When we look at lifelong learning, open education is also important
to adults that need or want to learn more about a given subject.
They do not really need a teacher to show them the way if they
acquired the learning skills and a critical judgement in their
school days. They can benefit from open education for their professional
work and for making more informed choices, from investments to
voting to spiritual growth.
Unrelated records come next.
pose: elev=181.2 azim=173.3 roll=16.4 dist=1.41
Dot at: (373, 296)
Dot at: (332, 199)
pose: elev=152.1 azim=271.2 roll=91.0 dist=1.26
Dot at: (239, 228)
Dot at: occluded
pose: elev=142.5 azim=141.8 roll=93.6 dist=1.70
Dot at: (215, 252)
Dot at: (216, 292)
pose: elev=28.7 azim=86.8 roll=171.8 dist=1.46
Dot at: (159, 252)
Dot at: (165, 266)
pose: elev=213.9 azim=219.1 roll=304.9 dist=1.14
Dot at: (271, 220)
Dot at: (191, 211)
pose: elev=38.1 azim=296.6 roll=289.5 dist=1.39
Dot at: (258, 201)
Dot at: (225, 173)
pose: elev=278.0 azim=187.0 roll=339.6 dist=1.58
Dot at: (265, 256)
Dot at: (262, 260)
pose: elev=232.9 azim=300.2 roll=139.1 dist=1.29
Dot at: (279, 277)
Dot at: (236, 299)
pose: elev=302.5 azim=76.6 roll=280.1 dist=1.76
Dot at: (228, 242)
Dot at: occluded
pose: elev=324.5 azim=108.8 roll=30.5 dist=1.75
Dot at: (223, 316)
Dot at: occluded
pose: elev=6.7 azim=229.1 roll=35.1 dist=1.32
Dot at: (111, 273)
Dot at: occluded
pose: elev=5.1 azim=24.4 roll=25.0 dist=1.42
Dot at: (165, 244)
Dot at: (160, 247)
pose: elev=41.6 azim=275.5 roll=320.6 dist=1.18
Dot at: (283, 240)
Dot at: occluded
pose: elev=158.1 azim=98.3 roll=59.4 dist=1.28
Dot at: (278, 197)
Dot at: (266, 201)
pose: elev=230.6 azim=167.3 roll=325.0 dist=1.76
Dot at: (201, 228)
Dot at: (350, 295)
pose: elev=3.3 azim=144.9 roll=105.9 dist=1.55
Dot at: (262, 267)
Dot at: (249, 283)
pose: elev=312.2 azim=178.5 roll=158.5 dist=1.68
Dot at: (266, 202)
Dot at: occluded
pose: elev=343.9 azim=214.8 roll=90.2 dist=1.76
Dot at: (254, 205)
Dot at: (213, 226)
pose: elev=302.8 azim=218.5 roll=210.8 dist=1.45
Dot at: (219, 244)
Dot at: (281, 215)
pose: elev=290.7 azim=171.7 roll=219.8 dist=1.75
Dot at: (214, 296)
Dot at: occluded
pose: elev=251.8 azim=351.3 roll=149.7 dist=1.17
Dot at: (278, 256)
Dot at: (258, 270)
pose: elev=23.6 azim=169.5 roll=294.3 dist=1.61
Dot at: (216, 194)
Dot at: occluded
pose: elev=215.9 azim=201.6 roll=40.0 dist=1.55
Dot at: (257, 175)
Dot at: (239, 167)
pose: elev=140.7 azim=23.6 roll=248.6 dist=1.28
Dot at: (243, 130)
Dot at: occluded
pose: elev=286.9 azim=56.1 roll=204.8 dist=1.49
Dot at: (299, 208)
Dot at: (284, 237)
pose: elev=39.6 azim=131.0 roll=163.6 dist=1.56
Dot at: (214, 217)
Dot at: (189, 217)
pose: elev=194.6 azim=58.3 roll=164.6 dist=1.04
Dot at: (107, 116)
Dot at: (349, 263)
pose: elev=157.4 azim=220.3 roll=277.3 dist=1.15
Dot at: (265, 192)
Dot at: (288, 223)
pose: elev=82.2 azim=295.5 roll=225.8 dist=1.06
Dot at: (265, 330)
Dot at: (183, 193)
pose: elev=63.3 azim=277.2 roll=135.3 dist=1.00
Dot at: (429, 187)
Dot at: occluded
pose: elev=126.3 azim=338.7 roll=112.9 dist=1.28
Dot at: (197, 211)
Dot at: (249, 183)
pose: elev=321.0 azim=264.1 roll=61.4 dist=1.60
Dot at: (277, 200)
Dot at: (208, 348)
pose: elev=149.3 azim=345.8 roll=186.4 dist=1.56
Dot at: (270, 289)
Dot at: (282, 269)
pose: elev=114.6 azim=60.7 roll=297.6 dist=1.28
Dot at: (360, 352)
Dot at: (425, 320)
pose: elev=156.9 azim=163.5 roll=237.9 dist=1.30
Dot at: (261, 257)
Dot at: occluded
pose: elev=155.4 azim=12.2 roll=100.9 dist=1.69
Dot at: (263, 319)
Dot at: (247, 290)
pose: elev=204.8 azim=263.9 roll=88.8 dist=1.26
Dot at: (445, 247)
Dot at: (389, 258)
They can also interact with people
from around the globe who share a similar passion, even if it
is for a computer game, experiencing a wider humanity in the process.
If we look at the wider political context, open education has
great advantages from the liberal point of view. It breaks the
monopoly of information that governments often exercise on teaching
content. It thus makes nationalistic projects all the more difficult
to pursue in schools. It will give students access to information
which they need to question things happening around them, and
will thus enable them to become more active and more critical
citizens. Crucially, open education is part and parcel of the
right to information, which is becoming more and more crucial
as a fundamental right in a free society.
As in all human endeavours, there are dangers. Open education
might widen disparities if access is not equally spread; some
people worry that open education will undermine value formation
and foster an anything-goes mentality. It might empower the intellectually
curious and leave the more practical-minded behind.
These are real concerns, but liberals tend to accept them as
a legitimate price to pay. Nothing in human progress is ever unequivocally
good; we always pay some price. But much of what can be said against
open education will be said against the Internet as such. Students
will access it, one way or another. It is far better to let them
access it first with the help of a teacher who teaches them how
to make optimal use of it. Not everyone will use that opportunity,
or use it wisely. That’s the price we pay for freedom. But
on balance, the positive effects of greater empowerment far outweigh
the risks. Remember, knowledge is power. Whenever access to knowledge
is restricted, there is an issue of power behind it –- a
ruling elite will control knowledge in order to maintain power.
If we truly believe that power should be vested in people, not
in elites, anything that increases access to knowledge and deepening
of knowledge is welcome. Open education is thus not just a nifty
tool to enhance skills. It is a way to build a freer society.